The outage this week was caused by a configuration error at Fastly, a company in a cloud subspeciality known as a CDN, a content delivery or distribution network. These cloud intermediaries reduce the time it takes web pages to load by hosting data across numerous data centres, rather than just one.

Fastly manages 10 per cent of global website traffic. Just two other CDN companies carry the majority of the rest – Cloudflare and Amazon's CloudFront. That is, until they don't, and web pages don't load at all.

Many media companies reply on Fastly’s service, and for about an hour on Tuesday morning, numerous media websites failed, including those of The Irish Times, the New York Times, the Financial Times and the Guardian. But other sites were affected, too, including Amazon (ironically) and GitHub, a site where millions of software developers manage their code.

Years ago, when we all relied less on the internet, outages were more common. Sites might go down due to problems with a web-hosting company, or a network, or a glitch in a company’s own web-hosting servers, or a hacking attempt. Cloud services have long been touted as a solution to that lack of reliability, on the basis that they offer a more professional, concentrated hosting, security and management service.

That might have been true for a while. But cloud services have consolidated into a few powerful apex specialists, with further ranks of cloud service providers arrayed within their fiefdoms, in an opaque sector subject to little regulation. Much of what such companies claim to be able to do is taken on faith.

Risks

Increasingly, we are seeing the weaknesses and risks inherent in reducing the net’s diversity and creating huge potential points of failure and vulnerability.
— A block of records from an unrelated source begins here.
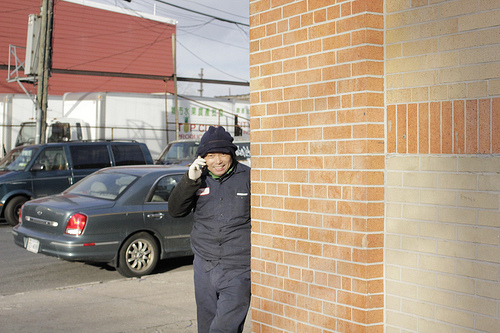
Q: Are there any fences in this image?
A: No, there are no fences.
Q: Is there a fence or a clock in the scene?
A: No, there are no fences or clocks.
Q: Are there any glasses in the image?
A: No, there are no glasses.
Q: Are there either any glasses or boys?
A: No, there are no glasses or boys.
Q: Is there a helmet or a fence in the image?
A: No, there are no fences or helmets.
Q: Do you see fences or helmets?
A: No, there are no fences or helmets.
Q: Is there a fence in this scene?
A: No, there are no fences.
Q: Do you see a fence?
A: No, there are no fences.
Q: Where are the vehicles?
A: The vehicles are on the road.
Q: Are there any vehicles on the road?
A: Yes, there are vehicles on the road.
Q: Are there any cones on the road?
A: No, there are vehicles on the road.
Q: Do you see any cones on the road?
A: No, there are vehicles on the road.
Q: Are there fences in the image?
A: No, there are no fences.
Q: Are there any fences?
A: No, there are no fences.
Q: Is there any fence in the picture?
A: No, there are no fences.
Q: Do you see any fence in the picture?
A: No, there are no fences.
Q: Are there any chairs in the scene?
A: No, there are no chairs.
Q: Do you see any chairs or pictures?
A: No, there are no chairs or pictures.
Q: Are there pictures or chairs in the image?
A: No, there are no chairs or pictures.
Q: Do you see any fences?
A: No, there are no fences.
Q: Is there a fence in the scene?
A: No, there are no fences.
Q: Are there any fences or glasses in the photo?
A: No, there are no fences or glasses.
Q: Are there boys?
A: No, there are no boys.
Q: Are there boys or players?
A: No, there are no boys or players.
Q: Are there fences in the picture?
A: No, there are no fences.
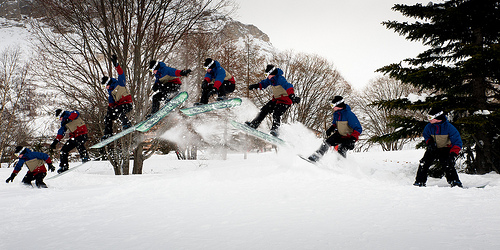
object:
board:
[180, 97, 243, 116]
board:
[296, 153, 349, 172]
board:
[230, 119, 288, 148]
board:
[134, 91, 189, 133]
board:
[89, 121, 145, 148]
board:
[44, 155, 103, 181]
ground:
[387, 87, 407, 120]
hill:
[1, 93, 481, 249]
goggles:
[425, 111, 443, 121]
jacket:
[422, 117, 464, 156]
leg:
[308, 132, 343, 162]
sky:
[15, 4, 493, 161]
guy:
[100, 54, 134, 140]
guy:
[412, 110, 463, 189]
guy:
[307, 96, 363, 167]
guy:
[247, 64, 302, 137]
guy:
[145, 58, 194, 120]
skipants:
[150, 83, 181, 114]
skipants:
[199, 80, 235, 104]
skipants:
[251, 100, 291, 131]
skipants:
[307, 130, 356, 162]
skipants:
[413, 146, 464, 187]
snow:
[0, 97, 499, 250]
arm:
[116, 66, 126, 86]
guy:
[193, 57, 237, 105]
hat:
[428, 108, 448, 120]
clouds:
[262, 8, 314, 56]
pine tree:
[363, 0, 500, 174]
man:
[49, 108, 89, 173]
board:
[462, 181, 491, 189]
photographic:
[0, 0, 500, 250]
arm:
[260, 77, 277, 88]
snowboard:
[23, 182, 50, 189]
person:
[5, 146, 56, 189]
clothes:
[12, 148, 54, 189]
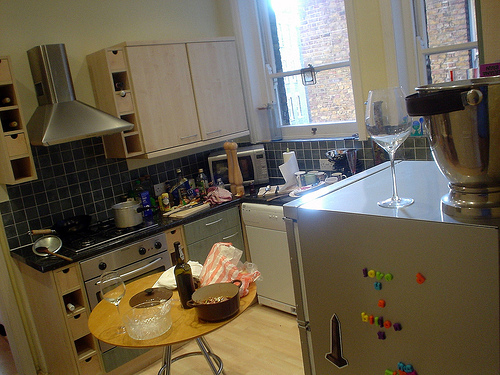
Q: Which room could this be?
A: It is a kitchen.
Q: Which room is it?
A: It is a kitchen.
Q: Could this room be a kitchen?
A: Yes, it is a kitchen.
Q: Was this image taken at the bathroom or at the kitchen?
A: It was taken at the kitchen.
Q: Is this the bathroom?
A: No, it is the kitchen.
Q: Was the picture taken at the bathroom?
A: No, the picture was taken in the kitchen.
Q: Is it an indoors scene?
A: Yes, it is indoors.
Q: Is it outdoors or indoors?
A: It is indoors.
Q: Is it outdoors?
A: No, it is indoors.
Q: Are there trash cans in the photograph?
A: No, there are no trash cans.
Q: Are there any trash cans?
A: No, there are no trash cans.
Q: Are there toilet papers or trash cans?
A: No, there are no trash cans or toilet papers.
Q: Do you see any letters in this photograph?
A: Yes, there are letters.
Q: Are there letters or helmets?
A: Yes, there are letters.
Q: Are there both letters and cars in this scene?
A: No, there are letters but no cars.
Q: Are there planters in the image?
A: No, there are no planters.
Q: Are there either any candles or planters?
A: No, there are no planters or candles.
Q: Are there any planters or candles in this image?
A: No, there are no planters or candles.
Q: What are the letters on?
A: The letters are on the fridge.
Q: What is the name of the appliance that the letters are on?
A: The appliance is a refrigerator.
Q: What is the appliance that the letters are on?
A: The appliance is a refrigerator.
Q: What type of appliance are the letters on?
A: The letters are on the freezer.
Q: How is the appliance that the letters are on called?
A: The appliance is a refrigerator.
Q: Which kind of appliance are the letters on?
A: The letters are on the freezer.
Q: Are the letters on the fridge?
A: Yes, the letters are on the fridge.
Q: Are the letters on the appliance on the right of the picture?
A: Yes, the letters are on the fridge.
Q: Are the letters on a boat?
A: No, the letters are on the fridge.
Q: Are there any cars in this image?
A: No, there are no cars.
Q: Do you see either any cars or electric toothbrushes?
A: No, there are no cars or electric toothbrushes.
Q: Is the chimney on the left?
A: Yes, the chimney is on the left of the image.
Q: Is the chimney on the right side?
A: No, the chimney is on the left of the image.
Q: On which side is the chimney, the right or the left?
A: The chimney is on the left of the image.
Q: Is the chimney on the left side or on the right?
A: The chimney is on the left of the image.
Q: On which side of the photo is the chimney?
A: The chimney is on the left of the image.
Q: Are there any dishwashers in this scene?
A: Yes, there is a dishwasher.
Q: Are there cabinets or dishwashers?
A: Yes, there is a dishwasher.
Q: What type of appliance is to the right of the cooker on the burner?
A: The appliance is a dishwasher.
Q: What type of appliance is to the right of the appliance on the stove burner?
A: The appliance is a dishwasher.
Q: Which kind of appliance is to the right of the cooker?
A: The appliance is a dishwasher.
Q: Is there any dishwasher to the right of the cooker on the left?
A: Yes, there is a dishwasher to the right of the cooker.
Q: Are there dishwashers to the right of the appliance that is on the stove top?
A: Yes, there is a dishwasher to the right of the cooker.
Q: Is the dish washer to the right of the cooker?
A: Yes, the dish washer is to the right of the cooker.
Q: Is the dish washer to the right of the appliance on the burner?
A: Yes, the dish washer is to the right of the cooker.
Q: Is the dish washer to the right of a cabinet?
A: No, the dish washer is to the right of the cooker.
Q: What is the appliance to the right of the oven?
A: The appliance is a dishwasher.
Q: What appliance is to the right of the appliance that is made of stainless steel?
A: The appliance is a dishwasher.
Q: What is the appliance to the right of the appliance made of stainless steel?
A: The appliance is a dishwasher.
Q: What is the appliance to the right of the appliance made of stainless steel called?
A: The appliance is a dishwasher.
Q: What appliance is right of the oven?
A: The appliance is a dishwasher.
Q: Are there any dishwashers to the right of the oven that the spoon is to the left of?
A: Yes, there is a dishwasher to the right of the oven.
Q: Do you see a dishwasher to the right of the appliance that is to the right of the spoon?
A: Yes, there is a dishwasher to the right of the oven.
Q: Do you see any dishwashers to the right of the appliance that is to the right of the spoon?
A: Yes, there is a dishwasher to the right of the oven.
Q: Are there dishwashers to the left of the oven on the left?
A: No, the dishwasher is to the right of the oven.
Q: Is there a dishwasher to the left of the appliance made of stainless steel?
A: No, the dishwasher is to the right of the oven.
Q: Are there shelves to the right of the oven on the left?
A: No, there is a dishwasher to the right of the oven.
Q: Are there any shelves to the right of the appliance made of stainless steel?
A: No, there is a dishwasher to the right of the oven.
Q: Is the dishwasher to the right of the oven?
A: Yes, the dishwasher is to the right of the oven.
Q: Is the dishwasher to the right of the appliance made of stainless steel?
A: Yes, the dishwasher is to the right of the oven.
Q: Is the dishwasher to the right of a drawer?
A: No, the dishwasher is to the right of the oven.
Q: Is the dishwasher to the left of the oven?
A: No, the dishwasher is to the right of the oven.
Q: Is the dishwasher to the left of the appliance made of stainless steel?
A: No, the dishwasher is to the right of the oven.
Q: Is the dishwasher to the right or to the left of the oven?
A: The dishwasher is to the right of the oven.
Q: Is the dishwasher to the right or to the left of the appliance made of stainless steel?
A: The dishwasher is to the right of the oven.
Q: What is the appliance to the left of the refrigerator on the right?
A: The appliance is a dishwasher.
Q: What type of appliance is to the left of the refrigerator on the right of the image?
A: The appliance is a dishwasher.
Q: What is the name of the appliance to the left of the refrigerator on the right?
A: The appliance is a dishwasher.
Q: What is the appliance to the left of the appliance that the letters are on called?
A: The appliance is a dishwasher.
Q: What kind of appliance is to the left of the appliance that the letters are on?
A: The appliance is a dishwasher.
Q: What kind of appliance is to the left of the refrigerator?
A: The appliance is a dishwasher.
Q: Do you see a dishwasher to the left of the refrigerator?
A: Yes, there is a dishwasher to the left of the refrigerator.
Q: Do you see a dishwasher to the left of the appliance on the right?
A: Yes, there is a dishwasher to the left of the refrigerator.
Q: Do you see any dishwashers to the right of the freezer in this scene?
A: No, the dishwasher is to the left of the freezer.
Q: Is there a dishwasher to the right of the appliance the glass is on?
A: No, the dishwasher is to the left of the freezer.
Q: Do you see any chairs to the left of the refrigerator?
A: No, there is a dishwasher to the left of the refrigerator.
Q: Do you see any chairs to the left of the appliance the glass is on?
A: No, there is a dishwasher to the left of the refrigerator.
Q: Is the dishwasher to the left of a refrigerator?
A: Yes, the dishwasher is to the left of a refrigerator.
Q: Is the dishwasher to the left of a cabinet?
A: No, the dishwasher is to the left of a refrigerator.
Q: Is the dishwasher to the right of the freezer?
A: No, the dishwasher is to the left of the freezer.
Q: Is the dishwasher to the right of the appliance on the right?
A: No, the dishwasher is to the left of the freezer.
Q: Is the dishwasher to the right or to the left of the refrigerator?
A: The dishwasher is to the left of the refrigerator.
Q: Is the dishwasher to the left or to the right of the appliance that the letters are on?
A: The dishwasher is to the left of the refrigerator.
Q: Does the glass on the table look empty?
A: Yes, the glass is empty.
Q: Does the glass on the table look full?
A: No, the glass is empty.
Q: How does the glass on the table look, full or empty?
A: The glass is empty.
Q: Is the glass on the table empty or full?
A: The glass is empty.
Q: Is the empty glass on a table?
A: Yes, the glass is on a table.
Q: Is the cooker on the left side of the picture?
A: Yes, the cooker is on the left of the image.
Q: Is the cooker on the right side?
A: No, the cooker is on the left of the image.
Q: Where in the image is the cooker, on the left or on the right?
A: The cooker is on the left of the image.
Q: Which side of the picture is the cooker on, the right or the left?
A: The cooker is on the left of the image.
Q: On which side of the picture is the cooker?
A: The cooker is on the left of the image.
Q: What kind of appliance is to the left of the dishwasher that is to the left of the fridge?
A: The appliance is a cooker.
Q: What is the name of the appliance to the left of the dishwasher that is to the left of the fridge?
A: The appliance is a cooker.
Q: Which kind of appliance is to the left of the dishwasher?
A: The appliance is a cooker.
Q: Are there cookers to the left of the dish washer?
A: Yes, there is a cooker to the left of the dish washer.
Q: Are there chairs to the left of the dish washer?
A: No, there is a cooker to the left of the dish washer.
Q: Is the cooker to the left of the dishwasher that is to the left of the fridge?
A: Yes, the cooker is to the left of the dish washer.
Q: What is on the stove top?
A: The cooker is on the stove top.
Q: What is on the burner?
A: The cooker is on the stove top.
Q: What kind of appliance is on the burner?
A: The appliance is a cooker.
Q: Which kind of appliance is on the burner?
A: The appliance is a cooker.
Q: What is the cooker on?
A: The cooker is on the burner.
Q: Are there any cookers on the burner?
A: Yes, there is a cooker on the burner.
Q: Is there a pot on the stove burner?
A: No, there is a cooker on the stove burner.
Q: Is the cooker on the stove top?
A: Yes, the cooker is on the stove top.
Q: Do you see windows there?
A: Yes, there is a window.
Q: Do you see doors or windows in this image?
A: Yes, there is a window.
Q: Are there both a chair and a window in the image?
A: No, there is a window but no chairs.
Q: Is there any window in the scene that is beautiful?
A: Yes, there is a beautiful window.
A network outage now doesn’t take down one or 1,000 websites, it can take down thousands, even millions, at enormous collective cost to the organisations affected and their service users.

We know the largest cloud services are fallible. Last year, an outage at AWS collapsed websites for many hours all down the US’s east coast, while an earlier failure at CDN Cloudflare took out much of the web.

While the internet overall still has redundancy – that ability to route traffic elsewhere when there are basic plumbing problems – the narrowly controlled, highly concentrated cloud-based infrastructure built on top of that plumbing has created single points of failure for much of the visible internet. Almost everything we interact with is beholden to the few.

Rather than mitigating risk, the web’s infrastructure now concentrates risk, and not just from the inadvertent glitch. Even if the glitches and networking errors have been fixed relatively swiftly, anyone can see the disasters waiting to happen.

In particular: what happens when one of these few points of cloud concentration goes down due to a cyberattack? When a single point of failure causes millions of global knock-on points of failure? When much of the net collapses (AWS alone carries about 40 per cent of the net)? When our cloud-stored data leaks?

The aftermath of the Health Service Executive cyberattack should make us all aware of just how catastrophic that would be – and should compel Ireland to push for answers to this global infrastructure problem from its current position on the United Nations Security Council.